Press Corps, ‘American Idol’ Style

Slate’s John Dickerson has given away the questions he hopes to ask President Bush during his press conference today. Why would Dickerson tip his hand? “I’m revealing them in advance because: a) he never calls on me anymore, anyhow; and b) the ‘gotcha’ aspect of presidential press conferences is highly overdone. These are essay, not pop quiz, questions.”

Dickerson lays out four open-ended questions about contradictions in Bush’s positions on Lebanon, Israel and democracy in the Middle East. If Dickerson is right, and he doesn’t get called, it would seem unlikely that anyone would use a precious chance to ask the president a question some other guy wrote. This has never made much sense to us, since everyone in the room still has access to the same answers — there are no scoops, so why not ask the best question, whether it’s yours or someone else’s? Still, given the criticism from the likes of Dan Froomkin and Helen Thomas, perhaps some cooperation would be an interesting experiment for the WH press corps.

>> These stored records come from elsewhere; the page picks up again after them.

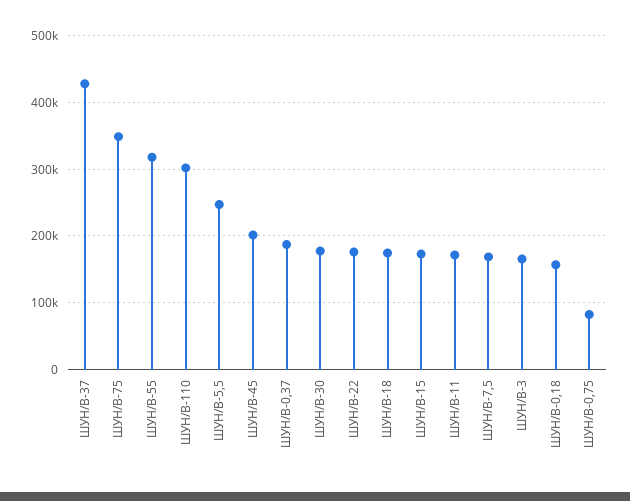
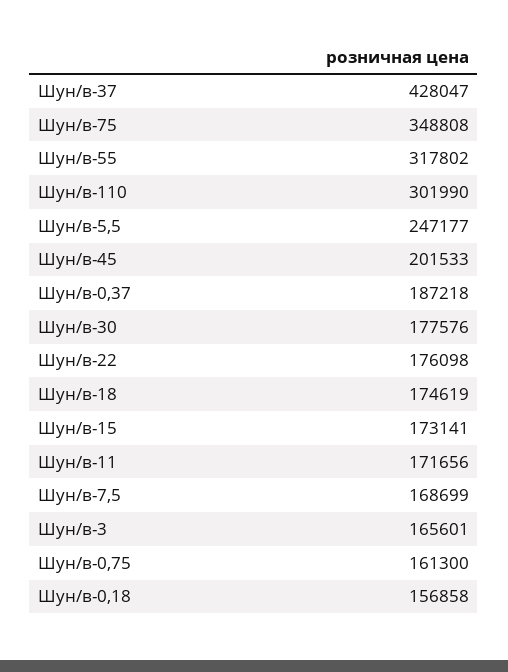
  {
    "ШУН/В-37": 428047,
    "ШУН/В-75": 348808,
    "ШУН/В-55": 317802,
    "ШУН/В-110": 301990,
    "ШУН/В-5,5": 247177,
    "ШУН/В-45": 201533,
    "ШУН/В-0,37": 187218,
    "ШУН/В-30": 177576,
    "ШУН/В-22": 176098,
    "ШУН/В-18": 174619,
    "ШУН/В-15": 173141,
    "ШУН/В-11": 171656,
    "ШУН/В-7,5": 168699,
    "ШУН/В-3": 165601,
    "ШУН/В-0,18": 156858,
-   "ШУН/В-0,75": 80000
+   "ШУН/В-0,75": 161300
  }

Before the next press conference they could post a set of questions on a neutral site, say CJR. These would be thoughtful, detailed questions. As Dickerson says about his list, “These are essay, not pop quiz, questions. It’s not cheating for Bush to think about how he might answer them ahead of time.” Anyone could vote for the top five questions they wanted asked, and the five would be announced the morning of the conference. Imagine weeks of build up as pundits and editorial pages debate the questions. Imagine the suspense as the nation tunes in to get answers to the questions it most wants answers to. Imagine the furor if the president cancelled the conference after seeing the questions.

Frankly, the networks would be crazy NOT to do this. Especially if they can get Simon Cowell to rate the answers.